Different Perspectives – Remember the gold versus blue dress debate a few years ago? People on-line were enraged! The photo in this post is another famous example. The last two weeks with the Black Lives Matter movement brought up how hard it can be to see things from another perspective. Imagine what that does to collaboration, especially when people build strategies around their different assumptions. Once we’re invested, we fight hard for our positions, and selectively look for evidence that supports our point of view.
Identity – Identity may be the most resistant to change. When we have to consider that our point of view, which drives our actions, could have a negative impact on someone else, it’s tough. Most of us identify with being good people, and with being right. Having that challenged goes to a place we’d like to avoid.
In a recent session, two team members got into a tense exchange that ended with, “Fine. We’ll do it your way.” Their boss, who was also on the call, reached out the next day to tell me she was surprised to hear backlash. She told me that she had taken those words at face value. She was in a perspective driven by a strong value that says, “Onward and upward! Let’s get it done,” and that is core to her identity. So she didn’t pick up on the tension that others did. To her credit, she wanted to explore it more so she and the team could learn from it and resolve it.

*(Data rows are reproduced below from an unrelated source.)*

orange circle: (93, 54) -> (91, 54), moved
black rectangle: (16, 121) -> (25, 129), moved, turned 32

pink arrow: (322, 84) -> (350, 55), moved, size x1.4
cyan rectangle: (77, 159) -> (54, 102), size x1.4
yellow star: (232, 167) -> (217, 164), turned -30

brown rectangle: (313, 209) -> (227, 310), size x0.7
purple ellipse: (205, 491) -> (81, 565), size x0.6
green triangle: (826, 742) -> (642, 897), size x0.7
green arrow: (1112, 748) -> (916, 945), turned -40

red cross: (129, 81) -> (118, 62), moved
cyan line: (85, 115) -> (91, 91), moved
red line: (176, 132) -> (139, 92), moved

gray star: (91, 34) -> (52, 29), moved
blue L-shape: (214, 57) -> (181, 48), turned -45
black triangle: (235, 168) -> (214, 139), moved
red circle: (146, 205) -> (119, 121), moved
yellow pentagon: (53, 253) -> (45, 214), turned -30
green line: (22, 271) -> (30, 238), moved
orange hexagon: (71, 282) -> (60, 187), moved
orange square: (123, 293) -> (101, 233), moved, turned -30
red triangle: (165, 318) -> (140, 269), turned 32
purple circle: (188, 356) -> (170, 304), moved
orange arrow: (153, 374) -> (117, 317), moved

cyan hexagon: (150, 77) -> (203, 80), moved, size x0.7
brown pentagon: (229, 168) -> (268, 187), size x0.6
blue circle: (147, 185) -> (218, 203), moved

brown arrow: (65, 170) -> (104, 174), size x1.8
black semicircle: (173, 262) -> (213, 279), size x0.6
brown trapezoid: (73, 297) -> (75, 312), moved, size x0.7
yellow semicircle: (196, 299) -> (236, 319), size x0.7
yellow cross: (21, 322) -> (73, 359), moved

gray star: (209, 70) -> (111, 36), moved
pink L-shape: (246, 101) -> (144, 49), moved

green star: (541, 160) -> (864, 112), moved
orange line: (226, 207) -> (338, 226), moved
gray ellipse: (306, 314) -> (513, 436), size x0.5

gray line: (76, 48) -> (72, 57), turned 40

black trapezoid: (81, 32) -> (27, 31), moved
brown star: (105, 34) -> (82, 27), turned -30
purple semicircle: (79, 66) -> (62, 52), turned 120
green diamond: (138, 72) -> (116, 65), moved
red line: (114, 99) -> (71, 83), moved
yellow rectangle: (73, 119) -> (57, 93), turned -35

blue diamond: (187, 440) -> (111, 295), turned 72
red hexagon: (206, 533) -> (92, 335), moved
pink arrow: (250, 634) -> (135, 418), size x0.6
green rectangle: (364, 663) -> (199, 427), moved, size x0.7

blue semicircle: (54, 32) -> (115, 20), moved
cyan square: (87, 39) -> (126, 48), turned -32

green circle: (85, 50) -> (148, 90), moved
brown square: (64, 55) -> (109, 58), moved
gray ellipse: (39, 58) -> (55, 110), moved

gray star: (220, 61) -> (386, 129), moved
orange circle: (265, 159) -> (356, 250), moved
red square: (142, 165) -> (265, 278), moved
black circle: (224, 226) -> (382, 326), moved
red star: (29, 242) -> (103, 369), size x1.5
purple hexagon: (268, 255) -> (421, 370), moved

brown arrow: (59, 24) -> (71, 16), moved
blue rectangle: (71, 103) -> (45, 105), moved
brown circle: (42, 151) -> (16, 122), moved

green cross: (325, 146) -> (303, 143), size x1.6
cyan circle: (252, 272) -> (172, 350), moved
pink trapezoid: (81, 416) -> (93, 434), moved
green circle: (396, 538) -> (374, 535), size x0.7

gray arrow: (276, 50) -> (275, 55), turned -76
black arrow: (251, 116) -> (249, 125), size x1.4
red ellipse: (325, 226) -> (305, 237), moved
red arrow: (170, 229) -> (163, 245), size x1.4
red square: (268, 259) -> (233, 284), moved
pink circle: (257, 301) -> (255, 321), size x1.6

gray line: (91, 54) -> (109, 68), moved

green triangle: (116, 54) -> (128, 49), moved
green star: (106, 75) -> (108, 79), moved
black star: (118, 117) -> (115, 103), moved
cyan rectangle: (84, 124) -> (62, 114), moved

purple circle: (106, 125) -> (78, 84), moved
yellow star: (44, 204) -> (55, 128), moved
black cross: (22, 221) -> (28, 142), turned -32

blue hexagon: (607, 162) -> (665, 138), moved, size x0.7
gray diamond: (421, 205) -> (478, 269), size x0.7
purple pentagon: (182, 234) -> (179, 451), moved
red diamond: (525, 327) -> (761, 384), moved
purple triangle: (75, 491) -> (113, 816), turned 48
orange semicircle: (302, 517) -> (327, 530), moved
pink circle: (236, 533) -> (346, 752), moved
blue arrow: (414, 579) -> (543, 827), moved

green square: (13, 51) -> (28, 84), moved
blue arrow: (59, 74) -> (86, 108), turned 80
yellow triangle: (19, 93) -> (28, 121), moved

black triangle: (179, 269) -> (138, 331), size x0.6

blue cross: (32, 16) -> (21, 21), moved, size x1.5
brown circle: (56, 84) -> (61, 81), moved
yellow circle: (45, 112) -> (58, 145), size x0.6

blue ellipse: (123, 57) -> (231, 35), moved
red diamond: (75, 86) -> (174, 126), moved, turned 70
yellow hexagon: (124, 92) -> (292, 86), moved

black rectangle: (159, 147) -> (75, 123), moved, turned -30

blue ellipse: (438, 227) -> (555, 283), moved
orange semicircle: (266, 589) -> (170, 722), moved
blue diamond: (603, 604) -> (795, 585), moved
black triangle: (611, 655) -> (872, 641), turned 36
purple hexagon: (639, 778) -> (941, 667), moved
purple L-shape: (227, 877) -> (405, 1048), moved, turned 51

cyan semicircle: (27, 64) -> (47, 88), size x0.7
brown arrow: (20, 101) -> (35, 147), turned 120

Taking a fresh look at the habits, perspectives and identity is challenging. Organizational change is hard, but it’s also doable. And it’s worth it. I believe that we have a unique opportunity to drive real change right now, in the world, and in our workplaces. When we are connected, open and share deep trust, we can do amazing things. There’s a great book called Immunity to Change by Robert Kegan and Lisa Laskow Lahey, that talks about the role of identity in our resistance to change. Take a look.